Stuart tried to explain that unlike my Dad’s, with less correction in my Mom’s hearing aids, the “whine” test is not always accurate. It would be better to just get on a weekly routine or listen for the beep-beep that the hearing aids give as a signal…
My Mom’s reaction: blah, blah, blah.
Stuart slipped me a gizmo for testing the batteries.
So now, we actually have the 1 pair of hearing aids, working, from Stuart, and one each of …I know. You are totally confused. It would be 2 pairs, if the two hearing aids of the second pair were from the same set or from the same supplier, but they are not.
Epilogue:
I removed the “extra” hearing aids and the now not-required different-sized batteries from their house, hoping to eliminate at least some of the confusion.
But now we come to one of the other big issues.

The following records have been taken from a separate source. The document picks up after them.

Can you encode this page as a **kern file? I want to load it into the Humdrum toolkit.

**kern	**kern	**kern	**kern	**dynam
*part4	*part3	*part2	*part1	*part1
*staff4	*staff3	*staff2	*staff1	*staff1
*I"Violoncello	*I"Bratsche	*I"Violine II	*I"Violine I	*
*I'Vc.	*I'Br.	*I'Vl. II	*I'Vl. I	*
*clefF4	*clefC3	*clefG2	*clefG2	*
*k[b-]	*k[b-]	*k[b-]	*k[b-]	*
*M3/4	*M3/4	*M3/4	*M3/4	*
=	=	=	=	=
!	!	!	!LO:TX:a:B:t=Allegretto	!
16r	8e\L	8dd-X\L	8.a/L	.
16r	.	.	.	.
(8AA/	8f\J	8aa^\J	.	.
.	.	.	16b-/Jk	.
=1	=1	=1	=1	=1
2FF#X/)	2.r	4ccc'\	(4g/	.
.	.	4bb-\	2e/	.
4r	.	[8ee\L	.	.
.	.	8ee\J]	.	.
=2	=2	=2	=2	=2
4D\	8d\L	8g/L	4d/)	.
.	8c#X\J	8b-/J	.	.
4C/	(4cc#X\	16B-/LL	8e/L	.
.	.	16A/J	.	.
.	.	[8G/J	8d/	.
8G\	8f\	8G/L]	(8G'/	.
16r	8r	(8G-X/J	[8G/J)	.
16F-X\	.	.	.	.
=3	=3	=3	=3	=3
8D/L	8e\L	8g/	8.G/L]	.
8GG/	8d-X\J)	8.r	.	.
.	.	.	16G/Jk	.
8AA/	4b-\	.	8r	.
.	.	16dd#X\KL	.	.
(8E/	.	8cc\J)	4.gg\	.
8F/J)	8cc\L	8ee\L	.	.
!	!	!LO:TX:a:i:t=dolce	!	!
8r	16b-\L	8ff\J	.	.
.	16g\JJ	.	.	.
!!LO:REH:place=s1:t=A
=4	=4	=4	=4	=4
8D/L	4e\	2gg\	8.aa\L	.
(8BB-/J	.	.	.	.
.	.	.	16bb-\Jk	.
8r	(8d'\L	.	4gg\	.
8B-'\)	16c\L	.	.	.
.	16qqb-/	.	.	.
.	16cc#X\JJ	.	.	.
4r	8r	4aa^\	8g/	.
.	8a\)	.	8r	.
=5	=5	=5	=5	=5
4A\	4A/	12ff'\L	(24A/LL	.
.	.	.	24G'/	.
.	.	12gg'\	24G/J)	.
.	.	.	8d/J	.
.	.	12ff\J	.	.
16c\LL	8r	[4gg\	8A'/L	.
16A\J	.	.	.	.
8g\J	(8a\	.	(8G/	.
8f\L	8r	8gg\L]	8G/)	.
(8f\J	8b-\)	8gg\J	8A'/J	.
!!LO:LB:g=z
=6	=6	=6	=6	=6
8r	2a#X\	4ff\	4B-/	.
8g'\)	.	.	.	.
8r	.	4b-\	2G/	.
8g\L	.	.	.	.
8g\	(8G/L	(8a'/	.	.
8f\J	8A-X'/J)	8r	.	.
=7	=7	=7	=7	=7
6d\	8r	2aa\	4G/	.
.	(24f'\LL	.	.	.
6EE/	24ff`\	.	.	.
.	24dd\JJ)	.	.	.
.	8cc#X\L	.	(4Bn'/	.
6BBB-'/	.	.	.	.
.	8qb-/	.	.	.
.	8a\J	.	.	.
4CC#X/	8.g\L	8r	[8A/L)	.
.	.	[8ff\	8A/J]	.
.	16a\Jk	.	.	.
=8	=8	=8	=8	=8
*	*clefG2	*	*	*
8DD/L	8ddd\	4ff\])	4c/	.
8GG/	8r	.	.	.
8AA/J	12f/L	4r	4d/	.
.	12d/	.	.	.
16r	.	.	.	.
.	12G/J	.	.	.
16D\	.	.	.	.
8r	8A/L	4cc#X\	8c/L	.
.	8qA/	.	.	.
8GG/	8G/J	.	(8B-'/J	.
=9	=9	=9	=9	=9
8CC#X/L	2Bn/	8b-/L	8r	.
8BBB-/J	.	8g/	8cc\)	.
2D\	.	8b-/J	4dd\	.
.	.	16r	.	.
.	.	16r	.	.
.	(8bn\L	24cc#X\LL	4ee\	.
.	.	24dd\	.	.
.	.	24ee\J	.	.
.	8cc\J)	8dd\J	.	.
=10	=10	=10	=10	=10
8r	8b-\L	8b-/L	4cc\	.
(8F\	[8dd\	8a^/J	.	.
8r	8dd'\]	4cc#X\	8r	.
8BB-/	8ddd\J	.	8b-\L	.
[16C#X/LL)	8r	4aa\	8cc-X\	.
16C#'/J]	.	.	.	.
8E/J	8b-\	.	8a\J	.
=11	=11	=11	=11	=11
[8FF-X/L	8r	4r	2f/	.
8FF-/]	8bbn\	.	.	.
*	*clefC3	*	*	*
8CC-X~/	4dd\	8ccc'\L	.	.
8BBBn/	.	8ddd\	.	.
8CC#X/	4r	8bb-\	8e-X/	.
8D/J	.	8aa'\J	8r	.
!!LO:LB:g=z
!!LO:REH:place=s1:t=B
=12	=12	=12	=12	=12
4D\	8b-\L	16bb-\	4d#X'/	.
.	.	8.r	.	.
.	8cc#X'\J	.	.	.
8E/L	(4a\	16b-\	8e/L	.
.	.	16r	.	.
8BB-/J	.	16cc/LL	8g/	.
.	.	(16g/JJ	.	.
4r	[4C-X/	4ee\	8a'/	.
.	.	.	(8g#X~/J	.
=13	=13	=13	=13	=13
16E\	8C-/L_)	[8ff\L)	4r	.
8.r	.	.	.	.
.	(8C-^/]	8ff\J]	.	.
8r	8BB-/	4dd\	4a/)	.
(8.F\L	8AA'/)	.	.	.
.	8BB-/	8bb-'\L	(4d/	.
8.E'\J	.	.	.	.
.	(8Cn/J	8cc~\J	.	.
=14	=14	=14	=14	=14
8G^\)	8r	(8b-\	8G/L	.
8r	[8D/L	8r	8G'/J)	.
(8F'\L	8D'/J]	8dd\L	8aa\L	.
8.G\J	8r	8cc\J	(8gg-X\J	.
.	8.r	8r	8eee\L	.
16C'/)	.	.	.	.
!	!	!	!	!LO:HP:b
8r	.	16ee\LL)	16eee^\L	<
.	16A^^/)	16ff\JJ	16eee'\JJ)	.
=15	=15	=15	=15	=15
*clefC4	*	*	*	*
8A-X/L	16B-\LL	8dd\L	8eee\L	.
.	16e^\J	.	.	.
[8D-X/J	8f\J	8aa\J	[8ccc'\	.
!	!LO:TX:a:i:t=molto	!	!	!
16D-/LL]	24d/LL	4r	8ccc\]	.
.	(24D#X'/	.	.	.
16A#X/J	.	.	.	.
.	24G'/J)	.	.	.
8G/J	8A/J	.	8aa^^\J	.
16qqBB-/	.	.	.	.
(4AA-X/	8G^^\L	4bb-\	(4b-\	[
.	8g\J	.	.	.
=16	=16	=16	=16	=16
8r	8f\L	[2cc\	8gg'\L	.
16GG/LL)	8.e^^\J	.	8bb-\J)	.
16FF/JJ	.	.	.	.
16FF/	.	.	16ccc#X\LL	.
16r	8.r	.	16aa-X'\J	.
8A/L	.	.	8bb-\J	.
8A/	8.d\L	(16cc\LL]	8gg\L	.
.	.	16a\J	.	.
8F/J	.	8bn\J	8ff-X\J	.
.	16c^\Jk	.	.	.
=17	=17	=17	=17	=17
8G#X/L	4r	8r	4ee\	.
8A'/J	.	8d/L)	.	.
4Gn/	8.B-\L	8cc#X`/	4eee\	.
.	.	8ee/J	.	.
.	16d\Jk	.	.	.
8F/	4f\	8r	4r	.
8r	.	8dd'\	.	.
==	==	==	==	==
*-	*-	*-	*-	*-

It involves a rather indecently expensive amount of dental work both my parents need. Some of it, surely is purely cosmetic and optional, but much of it I was convinced by the dentist was prudent, probably really necessary.
“Why are you so eager to spend my money?” my mother asked, quite indignant. She was dead set against having anything but the most basic fillings done.
“I don’t like that woman,” she continued, again widening her eyes and raising her eyebrows meaningfully. “I don’t trust her. I’m sure she’s a nice woman and everything. Just something about her. Besides, dentists are all just after your money.”
“We had the second consultation with her expressly so that she could explain what she wanted to do, Mom. Do you remember? I thought she made very good sense. She showed me all the x-rays. I didn’t think most of the work she wanted to do was unreasonable at all.” (Yeah, I know what she heard was .blah, blah, blah)
“Hah!” my Mom was scornful. “They are just after your money, dentists! Do you think they will do that work for nothing? Why are you so eager to throw away my money? That’s your inheritance you’re wasting!”
“This from the lady who just throws away hearing aids when they do not work, rather than taking them back to be repaired.”
“Well, hahaha,” my mother laughed. “I never cared about money anyway!”
This is another exasperating side of my mother. Lately she often makes the claim that she was always a care-free, irresponsible, spoiled child-woman who let her father and then my Dad completely look after and worry about “such things”. And that? It’s not completely true either.